- **Work order**:
Within the data that follows, set down exactly the lines from the one containing "thumb mcp: (149, 57)" through the one containing "ring tip: (78, 162)", both ends included.

- **People photos with keypoints**:
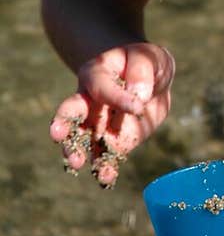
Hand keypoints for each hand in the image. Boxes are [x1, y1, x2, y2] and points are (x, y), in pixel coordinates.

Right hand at [49, 43, 174, 186]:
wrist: (153, 80)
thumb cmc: (146, 62)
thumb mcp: (149, 57)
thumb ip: (141, 73)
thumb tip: (138, 98)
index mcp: (96, 74)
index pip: (100, 87)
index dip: (116, 97)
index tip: (137, 107)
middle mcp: (90, 101)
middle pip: (71, 113)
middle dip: (64, 123)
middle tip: (58, 134)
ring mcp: (98, 124)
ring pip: (82, 140)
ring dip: (77, 151)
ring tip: (78, 162)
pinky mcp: (113, 142)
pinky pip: (105, 157)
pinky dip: (104, 168)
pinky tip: (105, 178)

- **Result of this task**:
thumb mcp: (149, 57)
thumb ip: (141, 73)
thumb tip: (138, 98)
index mcp: (96, 74)
index pip: (100, 87)
index dip: (116, 97)
index tip: (137, 107)
middle mcp: (90, 101)
middle pip: (71, 113)
middle dip: (64, 123)
middle tip: (58, 134)
ring mcp: (98, 124)
ring pip: (82, 140)
ring dip: (77, 151)
ring tip: (78, 162)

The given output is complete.